The APA evaluation model includes five main steps:
- Accessibility
- Integrity (security and privacy)
- Clinical and research evidence base
- User engagement
- Interoperability
These quality criteria are arranged hierarchically in the form of a pyramid:
Source: Rickard, N. S., Kurt, P., & Meade, T. (2022). Systematic assessment of the quality and integrity of popular mental health smartphone apps using the American Psychiatric Association’s app evaluation model. Front. Digit. Health, 4, 1003181. https://doi.org/10.3389/fdgth.2022.1003181)
At each step, apps were filtered out if they didn’t meet the required criteria.
In the end, Wysa was among the top three mental health apps. The criteria followed at each step of the process was as follows:
- Step 1: Out of 92 apps, only 46 (Wysa included) were updated recently and were available on both app stores. This showed that 50% of the apps were accessible.

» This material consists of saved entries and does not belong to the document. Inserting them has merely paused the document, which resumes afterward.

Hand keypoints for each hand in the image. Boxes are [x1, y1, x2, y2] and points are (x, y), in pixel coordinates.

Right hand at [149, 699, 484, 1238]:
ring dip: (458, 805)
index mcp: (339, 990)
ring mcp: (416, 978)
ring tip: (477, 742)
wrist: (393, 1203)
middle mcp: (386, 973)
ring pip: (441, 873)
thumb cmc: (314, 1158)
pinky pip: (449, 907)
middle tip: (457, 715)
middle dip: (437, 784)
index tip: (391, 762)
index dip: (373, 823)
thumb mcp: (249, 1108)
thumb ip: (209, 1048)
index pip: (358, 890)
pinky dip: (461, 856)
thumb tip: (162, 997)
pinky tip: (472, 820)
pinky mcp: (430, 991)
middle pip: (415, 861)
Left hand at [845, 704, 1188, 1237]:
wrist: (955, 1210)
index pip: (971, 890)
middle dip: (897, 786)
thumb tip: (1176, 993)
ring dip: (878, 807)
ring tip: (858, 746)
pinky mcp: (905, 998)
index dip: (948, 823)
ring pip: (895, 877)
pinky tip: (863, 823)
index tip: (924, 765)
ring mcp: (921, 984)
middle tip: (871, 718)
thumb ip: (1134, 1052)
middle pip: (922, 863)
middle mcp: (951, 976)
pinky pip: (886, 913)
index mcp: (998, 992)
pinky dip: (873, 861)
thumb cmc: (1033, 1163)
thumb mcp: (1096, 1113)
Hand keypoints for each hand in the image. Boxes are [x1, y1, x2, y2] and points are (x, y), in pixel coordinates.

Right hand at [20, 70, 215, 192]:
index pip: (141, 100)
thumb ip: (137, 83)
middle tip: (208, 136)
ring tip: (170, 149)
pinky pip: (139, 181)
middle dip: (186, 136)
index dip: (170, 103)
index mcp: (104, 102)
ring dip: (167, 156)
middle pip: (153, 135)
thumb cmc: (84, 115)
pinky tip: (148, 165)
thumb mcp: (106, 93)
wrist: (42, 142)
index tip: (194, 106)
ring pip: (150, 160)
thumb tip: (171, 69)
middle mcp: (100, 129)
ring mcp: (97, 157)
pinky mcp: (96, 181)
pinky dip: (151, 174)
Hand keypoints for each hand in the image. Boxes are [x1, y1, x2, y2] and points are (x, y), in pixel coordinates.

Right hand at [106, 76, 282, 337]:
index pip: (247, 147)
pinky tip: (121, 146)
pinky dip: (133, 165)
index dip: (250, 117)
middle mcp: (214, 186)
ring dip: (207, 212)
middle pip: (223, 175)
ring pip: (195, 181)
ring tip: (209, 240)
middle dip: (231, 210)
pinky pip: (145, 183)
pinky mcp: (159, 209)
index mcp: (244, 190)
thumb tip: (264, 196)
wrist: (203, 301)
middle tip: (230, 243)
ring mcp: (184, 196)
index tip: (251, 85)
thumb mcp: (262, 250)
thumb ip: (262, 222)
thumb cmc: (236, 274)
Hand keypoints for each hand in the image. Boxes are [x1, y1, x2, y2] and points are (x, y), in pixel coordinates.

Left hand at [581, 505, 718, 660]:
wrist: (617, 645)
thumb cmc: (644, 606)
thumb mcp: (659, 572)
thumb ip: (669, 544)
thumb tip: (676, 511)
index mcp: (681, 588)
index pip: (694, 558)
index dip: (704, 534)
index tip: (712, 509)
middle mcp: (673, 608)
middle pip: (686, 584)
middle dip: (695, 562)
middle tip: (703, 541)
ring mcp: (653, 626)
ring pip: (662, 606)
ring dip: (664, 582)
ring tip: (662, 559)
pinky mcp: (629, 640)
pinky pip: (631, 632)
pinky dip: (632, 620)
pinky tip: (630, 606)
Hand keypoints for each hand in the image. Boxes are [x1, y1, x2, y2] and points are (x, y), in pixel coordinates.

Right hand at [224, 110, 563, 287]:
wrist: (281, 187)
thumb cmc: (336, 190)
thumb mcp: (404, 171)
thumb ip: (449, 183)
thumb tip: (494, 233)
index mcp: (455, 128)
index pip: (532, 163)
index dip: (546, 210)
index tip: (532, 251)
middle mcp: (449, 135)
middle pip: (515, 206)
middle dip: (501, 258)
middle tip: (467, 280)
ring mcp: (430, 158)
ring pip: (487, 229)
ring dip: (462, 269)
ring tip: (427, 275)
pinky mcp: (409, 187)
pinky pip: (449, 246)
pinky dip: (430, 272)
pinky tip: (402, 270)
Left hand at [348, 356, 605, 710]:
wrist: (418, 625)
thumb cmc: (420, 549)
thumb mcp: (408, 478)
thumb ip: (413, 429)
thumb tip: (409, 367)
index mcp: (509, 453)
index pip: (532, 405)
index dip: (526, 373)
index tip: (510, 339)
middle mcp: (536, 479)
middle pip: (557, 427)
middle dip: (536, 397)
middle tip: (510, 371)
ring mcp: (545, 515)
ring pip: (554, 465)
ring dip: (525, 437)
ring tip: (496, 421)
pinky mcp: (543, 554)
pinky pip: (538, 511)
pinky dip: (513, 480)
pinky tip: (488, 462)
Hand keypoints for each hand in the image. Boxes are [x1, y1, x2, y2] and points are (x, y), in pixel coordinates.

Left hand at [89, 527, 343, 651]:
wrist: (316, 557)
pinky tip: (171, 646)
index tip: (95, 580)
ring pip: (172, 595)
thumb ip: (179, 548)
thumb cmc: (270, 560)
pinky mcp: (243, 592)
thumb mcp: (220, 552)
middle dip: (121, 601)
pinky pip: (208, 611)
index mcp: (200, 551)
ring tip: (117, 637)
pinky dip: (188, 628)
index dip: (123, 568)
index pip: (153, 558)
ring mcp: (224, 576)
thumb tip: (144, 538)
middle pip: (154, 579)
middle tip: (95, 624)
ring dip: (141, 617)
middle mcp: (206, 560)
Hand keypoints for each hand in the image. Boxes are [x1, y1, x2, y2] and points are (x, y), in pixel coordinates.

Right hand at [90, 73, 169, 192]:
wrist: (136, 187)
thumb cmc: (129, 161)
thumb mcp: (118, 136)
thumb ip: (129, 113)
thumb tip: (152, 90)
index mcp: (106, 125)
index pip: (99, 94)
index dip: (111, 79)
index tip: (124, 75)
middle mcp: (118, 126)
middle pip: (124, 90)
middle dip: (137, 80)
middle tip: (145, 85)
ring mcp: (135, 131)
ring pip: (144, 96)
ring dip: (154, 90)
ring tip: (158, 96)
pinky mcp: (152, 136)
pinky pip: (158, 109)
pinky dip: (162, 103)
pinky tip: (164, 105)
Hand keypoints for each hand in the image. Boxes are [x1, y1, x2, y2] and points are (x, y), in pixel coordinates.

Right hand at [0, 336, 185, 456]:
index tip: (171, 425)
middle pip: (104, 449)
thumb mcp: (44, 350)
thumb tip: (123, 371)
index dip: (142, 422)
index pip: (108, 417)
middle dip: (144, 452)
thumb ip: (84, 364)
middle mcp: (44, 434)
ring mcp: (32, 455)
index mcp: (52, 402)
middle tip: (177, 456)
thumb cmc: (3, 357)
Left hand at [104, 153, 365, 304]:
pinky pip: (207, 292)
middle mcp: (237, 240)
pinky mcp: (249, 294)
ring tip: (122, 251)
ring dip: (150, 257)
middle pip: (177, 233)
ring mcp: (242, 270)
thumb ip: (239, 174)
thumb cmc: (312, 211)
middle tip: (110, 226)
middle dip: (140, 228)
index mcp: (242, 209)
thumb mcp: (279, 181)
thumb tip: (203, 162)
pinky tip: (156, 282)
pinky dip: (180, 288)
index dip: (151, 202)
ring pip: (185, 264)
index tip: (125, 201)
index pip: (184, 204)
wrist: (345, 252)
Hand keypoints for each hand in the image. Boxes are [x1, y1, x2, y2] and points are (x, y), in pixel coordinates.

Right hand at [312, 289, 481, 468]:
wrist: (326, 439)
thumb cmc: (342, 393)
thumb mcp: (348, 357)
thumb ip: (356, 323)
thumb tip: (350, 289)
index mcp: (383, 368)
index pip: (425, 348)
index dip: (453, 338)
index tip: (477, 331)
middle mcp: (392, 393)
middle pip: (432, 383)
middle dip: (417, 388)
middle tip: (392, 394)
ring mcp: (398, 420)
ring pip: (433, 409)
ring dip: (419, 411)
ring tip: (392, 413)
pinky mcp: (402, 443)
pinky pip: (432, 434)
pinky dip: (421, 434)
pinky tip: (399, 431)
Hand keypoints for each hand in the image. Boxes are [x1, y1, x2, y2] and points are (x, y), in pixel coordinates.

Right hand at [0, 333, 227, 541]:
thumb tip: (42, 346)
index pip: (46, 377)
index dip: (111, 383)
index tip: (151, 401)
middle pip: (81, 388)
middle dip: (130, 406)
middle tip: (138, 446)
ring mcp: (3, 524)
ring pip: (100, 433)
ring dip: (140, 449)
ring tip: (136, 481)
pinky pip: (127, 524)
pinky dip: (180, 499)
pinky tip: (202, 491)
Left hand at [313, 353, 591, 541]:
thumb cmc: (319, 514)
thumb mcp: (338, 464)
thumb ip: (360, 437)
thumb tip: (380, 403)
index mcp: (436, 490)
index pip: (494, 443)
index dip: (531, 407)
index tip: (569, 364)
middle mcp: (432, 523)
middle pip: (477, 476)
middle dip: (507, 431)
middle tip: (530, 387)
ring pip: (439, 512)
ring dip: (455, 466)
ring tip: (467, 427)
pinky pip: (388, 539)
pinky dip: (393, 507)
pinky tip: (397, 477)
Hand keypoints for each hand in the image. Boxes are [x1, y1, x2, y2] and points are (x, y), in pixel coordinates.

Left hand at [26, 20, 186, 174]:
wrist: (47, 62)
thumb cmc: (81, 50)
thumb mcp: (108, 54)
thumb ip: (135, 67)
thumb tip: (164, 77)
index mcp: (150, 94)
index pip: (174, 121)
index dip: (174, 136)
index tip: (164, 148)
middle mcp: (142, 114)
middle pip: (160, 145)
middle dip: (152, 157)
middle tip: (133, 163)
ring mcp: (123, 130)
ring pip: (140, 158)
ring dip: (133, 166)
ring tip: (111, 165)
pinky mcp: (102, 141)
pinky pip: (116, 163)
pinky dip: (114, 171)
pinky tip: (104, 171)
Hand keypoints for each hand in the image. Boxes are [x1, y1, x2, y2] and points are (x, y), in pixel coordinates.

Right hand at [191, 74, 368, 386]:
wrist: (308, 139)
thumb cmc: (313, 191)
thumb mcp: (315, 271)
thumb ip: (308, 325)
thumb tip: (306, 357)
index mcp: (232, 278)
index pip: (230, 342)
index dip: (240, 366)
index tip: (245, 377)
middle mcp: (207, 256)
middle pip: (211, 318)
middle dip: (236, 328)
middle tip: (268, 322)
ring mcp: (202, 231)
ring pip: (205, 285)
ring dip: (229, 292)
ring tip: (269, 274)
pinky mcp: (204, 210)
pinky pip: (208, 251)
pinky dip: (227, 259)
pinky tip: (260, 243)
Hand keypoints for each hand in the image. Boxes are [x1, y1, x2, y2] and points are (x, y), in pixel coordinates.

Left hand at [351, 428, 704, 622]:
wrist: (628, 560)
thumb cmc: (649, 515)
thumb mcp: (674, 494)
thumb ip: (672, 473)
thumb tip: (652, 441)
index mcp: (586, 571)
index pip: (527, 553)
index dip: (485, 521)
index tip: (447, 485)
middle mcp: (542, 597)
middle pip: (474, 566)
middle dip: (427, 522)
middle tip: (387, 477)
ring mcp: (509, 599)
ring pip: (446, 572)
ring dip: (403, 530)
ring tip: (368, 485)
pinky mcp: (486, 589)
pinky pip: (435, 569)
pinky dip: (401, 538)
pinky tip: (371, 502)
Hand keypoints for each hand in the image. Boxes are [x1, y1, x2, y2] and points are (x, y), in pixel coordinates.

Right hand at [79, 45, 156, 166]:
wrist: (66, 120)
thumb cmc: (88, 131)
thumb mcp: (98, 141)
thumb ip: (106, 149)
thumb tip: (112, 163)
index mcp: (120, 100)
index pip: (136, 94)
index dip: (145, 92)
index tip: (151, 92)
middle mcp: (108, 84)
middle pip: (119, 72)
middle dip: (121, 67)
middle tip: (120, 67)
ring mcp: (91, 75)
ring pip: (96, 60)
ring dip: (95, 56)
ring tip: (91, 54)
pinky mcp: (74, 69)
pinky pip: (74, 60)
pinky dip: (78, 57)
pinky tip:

- Step 2: Out of the remaining 46 apps, 9 (Wysa included) had a transparent privacy policy.
- Step 3: Out of the remaining 9, only 7 apps (Wysa included) had a credible development team and performed research to evaluate the impact of the app.
- Step 4: Only 3 apps (Wysa included) met the criteria of user engagement. This was 3% of the original pool of 92.
The apps were scored out of 14. Wysa received a score of 13, making it one of the top three apps according to the APA evaluation model. Among the apps that showed the highest level of quality, Wysa had a high visibility ranking, making it one of the most visible apps on the app stores.
According to the set criteria, Wysa’s ongoing work with the National Health Services (UK) and Mayden could have garnered it an additional point. In the last year, Wysa has been closely working with Mayden to increase safe access to patient data for clinicians and improve patient outcomes, thereby meeting the interoperability requirement of the APA model.